*Provided text*

Keyboard shortcuts

Press or to navigate between chapters

Press S or / to search in the book

Press ? to show this help

Press Esc to hide this help

AWS Lambda

AWS Lambda

What is Serverless?

  • Function as a Service - FaaS

  • 0 cost for deployment

  • $ for usage

  • No root access, just a simple function (or application)

  • No server maintenance costs.

What is it good for?

  • For short batch processes (5 min limit)
  • ETL
  • Real time data stream collection and manipulation
  • Scheduled jobs (cron-jobs)
  • REST API web endpoints
  • Bots

AWS Lambda Limits

  • AWS Lambda Limits

  • 5 minutes execution

  • disk capacity 500 MG

  • 1024 threads

  • 3Gb memory

  • 50 MB deployment zip

Development

  • In the Lambda console using Cloud9
  • Local environment
  • Local environment using SAM

How does FaaS work?

Trigger (Event Source) -> Function -> Resources (output)

Event Sources (Triggers)

  • Supported Event Sources
  • Amazon API Gateway
  • Scheduled Events
  • Amazon S3
  • Amazon DynamoDB
  • Amazon Simple Email Service
  • ...

Function

  • Python 2.7 and 3.6
  • Node.JS 6.10 and 8.10
  • Java 8
  • C# .NET Core
  • Go 1.x

Resources (via IAM)

  • See IAM - Identity and Access Management for more resources
  • S3
  • Amazon DynamoDB
  • SES - Simple Email Service
  • SNS - Simple Notification Service (Sending SMS)
  • Redshift (Data warehouse)
  • ElastiCache clusters
  • RDS - Relational Database Service
  • ...
  • External services

Create an AWS account

  • Create Free Account
  • You will have to supply a credit card, but AWS provides a Free tier.
  • You will need to supply a phone number and they will call you.

Start with AWS Lambda

Task 1 - Hello World URL

  • Create script in Python that can be accessesed via curl.

Hello World in AWS Lambda

  • Press "Create function"

  • Name: "hello"

  • Runtime: Python 3.6

  • Role: Create new role from template(s)

  • Role name: "myrole"

  • Policy templates: Basic Edge Lambda Permission

  • Press "Create function"

The default code will look like this:

def lambda_handler(event, context):
    # TODO implement
    return 'Hello World!'
  • Test it (click on "Test")
  • First it will make you create a new test-case.

API Gateway

  • "Add triggers" - select API Gateway

  • Configure Required

  • Create a new API

  • API name: demo

  • Deployment stage: v0

  • Security: Open

  • Once we "save" it, we'll be able to see the "Invoke URL"

  • https://s94rb025f9.execute-api.us-east-1.amazonaws.com/v0/hello

  • curl ...

ERROR 502 Bad Gateway

or

{"message": "Internal server error"}

Add header

  • The function needs to return a dictionary with the status code and the headers.
  • At least the Content-type.

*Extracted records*

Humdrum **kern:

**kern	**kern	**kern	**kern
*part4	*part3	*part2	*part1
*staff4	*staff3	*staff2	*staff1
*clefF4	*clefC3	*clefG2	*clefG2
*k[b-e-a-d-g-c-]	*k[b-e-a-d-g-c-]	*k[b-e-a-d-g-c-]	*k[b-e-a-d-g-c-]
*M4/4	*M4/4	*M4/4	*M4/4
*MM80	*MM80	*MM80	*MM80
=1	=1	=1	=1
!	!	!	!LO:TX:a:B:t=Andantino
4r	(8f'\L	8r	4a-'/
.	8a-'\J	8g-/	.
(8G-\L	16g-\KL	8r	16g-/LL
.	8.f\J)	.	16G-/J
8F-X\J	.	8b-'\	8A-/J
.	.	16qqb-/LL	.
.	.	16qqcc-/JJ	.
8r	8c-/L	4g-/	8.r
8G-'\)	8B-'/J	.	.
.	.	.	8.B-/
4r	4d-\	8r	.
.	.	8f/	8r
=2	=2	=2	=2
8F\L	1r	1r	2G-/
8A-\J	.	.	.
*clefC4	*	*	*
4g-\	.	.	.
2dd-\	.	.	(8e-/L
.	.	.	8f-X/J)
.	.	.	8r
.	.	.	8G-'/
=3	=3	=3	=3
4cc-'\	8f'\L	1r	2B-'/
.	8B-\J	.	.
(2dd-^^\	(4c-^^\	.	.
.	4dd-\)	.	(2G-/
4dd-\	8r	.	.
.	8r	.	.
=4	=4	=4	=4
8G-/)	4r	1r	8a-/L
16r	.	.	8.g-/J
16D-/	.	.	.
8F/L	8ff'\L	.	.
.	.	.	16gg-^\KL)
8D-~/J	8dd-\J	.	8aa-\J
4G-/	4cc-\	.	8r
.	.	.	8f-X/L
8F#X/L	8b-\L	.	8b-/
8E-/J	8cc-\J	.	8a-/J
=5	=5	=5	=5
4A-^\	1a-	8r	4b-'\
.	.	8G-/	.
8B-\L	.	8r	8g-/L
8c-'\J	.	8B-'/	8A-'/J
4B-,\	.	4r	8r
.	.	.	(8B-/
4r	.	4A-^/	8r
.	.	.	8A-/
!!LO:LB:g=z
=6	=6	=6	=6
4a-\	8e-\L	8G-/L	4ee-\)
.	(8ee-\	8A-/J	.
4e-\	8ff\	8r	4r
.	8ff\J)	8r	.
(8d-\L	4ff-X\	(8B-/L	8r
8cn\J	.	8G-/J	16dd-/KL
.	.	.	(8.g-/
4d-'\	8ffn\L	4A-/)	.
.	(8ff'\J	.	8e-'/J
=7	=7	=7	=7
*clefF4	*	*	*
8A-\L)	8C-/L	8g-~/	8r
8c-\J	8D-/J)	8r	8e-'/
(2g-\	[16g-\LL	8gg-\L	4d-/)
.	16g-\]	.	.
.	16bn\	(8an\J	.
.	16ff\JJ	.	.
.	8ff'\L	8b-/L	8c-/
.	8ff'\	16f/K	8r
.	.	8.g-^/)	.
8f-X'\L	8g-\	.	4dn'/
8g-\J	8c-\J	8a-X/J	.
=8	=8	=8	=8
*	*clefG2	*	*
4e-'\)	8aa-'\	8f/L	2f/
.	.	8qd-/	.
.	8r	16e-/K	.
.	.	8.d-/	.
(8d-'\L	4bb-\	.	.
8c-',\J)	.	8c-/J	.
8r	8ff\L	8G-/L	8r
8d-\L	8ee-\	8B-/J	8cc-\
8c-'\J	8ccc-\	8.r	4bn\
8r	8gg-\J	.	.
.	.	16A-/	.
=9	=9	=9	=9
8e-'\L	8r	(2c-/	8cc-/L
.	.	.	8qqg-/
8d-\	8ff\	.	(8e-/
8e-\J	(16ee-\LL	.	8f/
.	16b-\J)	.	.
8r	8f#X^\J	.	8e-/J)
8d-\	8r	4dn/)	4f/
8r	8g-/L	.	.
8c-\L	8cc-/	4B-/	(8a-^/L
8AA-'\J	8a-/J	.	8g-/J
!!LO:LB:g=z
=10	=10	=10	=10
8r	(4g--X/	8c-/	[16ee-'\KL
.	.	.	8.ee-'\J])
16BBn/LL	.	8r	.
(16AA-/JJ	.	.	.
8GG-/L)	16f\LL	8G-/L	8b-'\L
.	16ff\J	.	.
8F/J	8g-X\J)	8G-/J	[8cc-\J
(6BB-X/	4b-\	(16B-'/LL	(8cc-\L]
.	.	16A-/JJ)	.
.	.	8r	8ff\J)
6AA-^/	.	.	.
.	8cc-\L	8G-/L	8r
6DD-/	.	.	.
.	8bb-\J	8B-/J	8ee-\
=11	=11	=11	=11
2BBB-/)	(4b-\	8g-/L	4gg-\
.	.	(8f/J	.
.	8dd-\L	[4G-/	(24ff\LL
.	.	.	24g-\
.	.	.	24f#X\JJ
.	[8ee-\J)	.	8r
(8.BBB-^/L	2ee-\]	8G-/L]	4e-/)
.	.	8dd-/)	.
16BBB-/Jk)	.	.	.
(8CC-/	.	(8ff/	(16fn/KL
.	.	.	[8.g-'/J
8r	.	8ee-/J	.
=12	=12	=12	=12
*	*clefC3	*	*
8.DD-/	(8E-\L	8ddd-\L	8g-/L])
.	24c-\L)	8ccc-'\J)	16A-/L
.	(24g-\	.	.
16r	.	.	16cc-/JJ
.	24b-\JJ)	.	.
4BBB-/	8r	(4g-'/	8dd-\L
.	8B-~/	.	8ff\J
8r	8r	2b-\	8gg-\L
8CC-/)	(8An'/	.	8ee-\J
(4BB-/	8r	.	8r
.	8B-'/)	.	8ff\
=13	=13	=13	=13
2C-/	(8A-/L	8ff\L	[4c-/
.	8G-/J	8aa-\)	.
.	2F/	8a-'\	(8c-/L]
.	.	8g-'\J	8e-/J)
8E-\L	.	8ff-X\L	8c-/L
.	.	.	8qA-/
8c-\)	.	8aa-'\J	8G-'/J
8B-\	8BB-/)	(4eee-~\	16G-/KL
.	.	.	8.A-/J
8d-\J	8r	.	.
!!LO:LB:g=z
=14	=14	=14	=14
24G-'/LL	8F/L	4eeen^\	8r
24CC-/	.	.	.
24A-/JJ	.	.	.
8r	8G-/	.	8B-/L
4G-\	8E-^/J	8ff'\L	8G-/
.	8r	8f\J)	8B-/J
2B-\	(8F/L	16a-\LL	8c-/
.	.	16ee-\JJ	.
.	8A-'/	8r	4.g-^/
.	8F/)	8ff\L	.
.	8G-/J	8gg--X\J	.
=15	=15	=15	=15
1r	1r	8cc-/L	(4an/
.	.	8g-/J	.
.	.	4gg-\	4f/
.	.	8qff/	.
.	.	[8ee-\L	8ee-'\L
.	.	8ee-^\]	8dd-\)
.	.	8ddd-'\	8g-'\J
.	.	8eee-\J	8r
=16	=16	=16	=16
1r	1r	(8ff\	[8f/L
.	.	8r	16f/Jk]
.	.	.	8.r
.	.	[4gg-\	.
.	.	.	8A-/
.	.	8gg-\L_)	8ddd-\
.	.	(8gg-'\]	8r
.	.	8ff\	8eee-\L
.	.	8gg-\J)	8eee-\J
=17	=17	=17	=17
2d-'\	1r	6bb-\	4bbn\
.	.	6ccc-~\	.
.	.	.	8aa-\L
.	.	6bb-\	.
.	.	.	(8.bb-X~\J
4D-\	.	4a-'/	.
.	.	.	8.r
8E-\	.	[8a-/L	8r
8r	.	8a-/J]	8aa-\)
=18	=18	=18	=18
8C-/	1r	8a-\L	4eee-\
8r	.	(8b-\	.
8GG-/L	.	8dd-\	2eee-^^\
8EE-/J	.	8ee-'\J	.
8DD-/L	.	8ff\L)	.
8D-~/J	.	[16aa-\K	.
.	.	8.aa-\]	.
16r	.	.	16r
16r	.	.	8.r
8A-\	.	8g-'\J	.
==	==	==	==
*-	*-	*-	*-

*Instructions*
A - What size limit does the AWS Lambda text give for the deployment zip?
B - Carry on the AWS Lambda text from the point where it stops.
These rows have no connection to the AWS Lambda text.

*Answers to each task*
A - 50 MB

B -
def lambda_handler(event, context):
    return {
        'statusCode': 200,
        'headers': { 'Content-Type': 'text/html' },
        'body': 'Hello World!'
    }
  • curl ...

Send JSON

import json

def lambda_handler(event, context):
    return {
        'statusCode': 200,
        'headers': { 'Content-Type': 'application/json' },
        'body': json.dumps({ 'message': 'Hello World!' })
    }
  • curl ...
{"message": "Hello World!"}

Event details

import json

def lambda_handler(event, context):
    return {
        'statusCode': 200,
        'headers': { 'Content-Type': 'application/json' },
        'body': json.dumps({ 'message': 'Hello World!', 'event': event })
    }
  • curl ...
{
    "event": {
        "body": null,
        "headers": {
            "Accept": "*/*",
            "CloudFront-Forwarded-Proto": "https",
            "CloudFront-Is-Desktop-Viewer": "true",
            "CloudFront-Is-Mobile-Viewer": "false",
            "CloudFront-Is-SmartTV-Viewer": "false",
            "CloudFront-Is-Tablet-Viewer": "false",
            "CloudFront-Viewer-Country": "IL",
            "Host": "qspmdah6oj.execute-api.us-east-1.amazonaws.com",
            "User-Agent": "curl/7.54.0",
            "Via": "2.0 2905d0bd25e66c3f788fb2134262d52a.cloudfront.net (CloudFront)",
            "X-Amz-Cf-Id": "T9sXw9uX439w32EXXkQ13hHLoyQCIdTwPkTwpxAdPe1GMd6SYLOI4w==",
            "X-Amzn-Trace-Id": "Root=1-5b2287d5-47b383c8205ec4288b78e2d8",
            "X-Forwarded-For": "84.108.218.54, 54.182.243.56",
            "X-Forwarded-Port": "443",
            "X-Forwarded-Proto": "https"
        },
        "httpMethod": "GET",
        "isBase64Encoded": false,
        "path": "/hello",
        "pathParameters": null,
        "queryStringParameters": null,
        "requestContext": {
            "accountId": "476778636099",
            "apiId": "qspmdah6oj",
            "extendedRequestId": "IeopXGY3oAMFTFA=",
            "httpMethod": "GET",
            "identity": {
                "accessKey": null,
                "accountId": null,
                "caller": null,
                "cognitoAuthenticationProvider": null,
                "cognitoAuthenticationType": null,
                "cognitoIdentityId": null,
                "cognitoIdentityPoolId": null,
                "sourceIp": "84.108.218.54",
                "user": null,
                "userAgent": "curl/7.54.0",
                "userArn": null
            },
            "path": "/v0/hello",
            "protocol": "HTTP/1.1",
            "requestId": "872a7d1f-6fe6-11e8-bec3-9f97ccc17519",
            "requestTime": "14/Jun/2018:15:20:53 +0000",
            "requestTimeEpoch": 1528989653567,
            "resourceId": "rnvjfd",
            "resourcePath": "/hello",
            "stage": "v0"
        },
        "resource": "/hello",
        "stageVariables": null
    },
    "message": "Hello World!"
}

Exercise 1

  • Create your own hello function.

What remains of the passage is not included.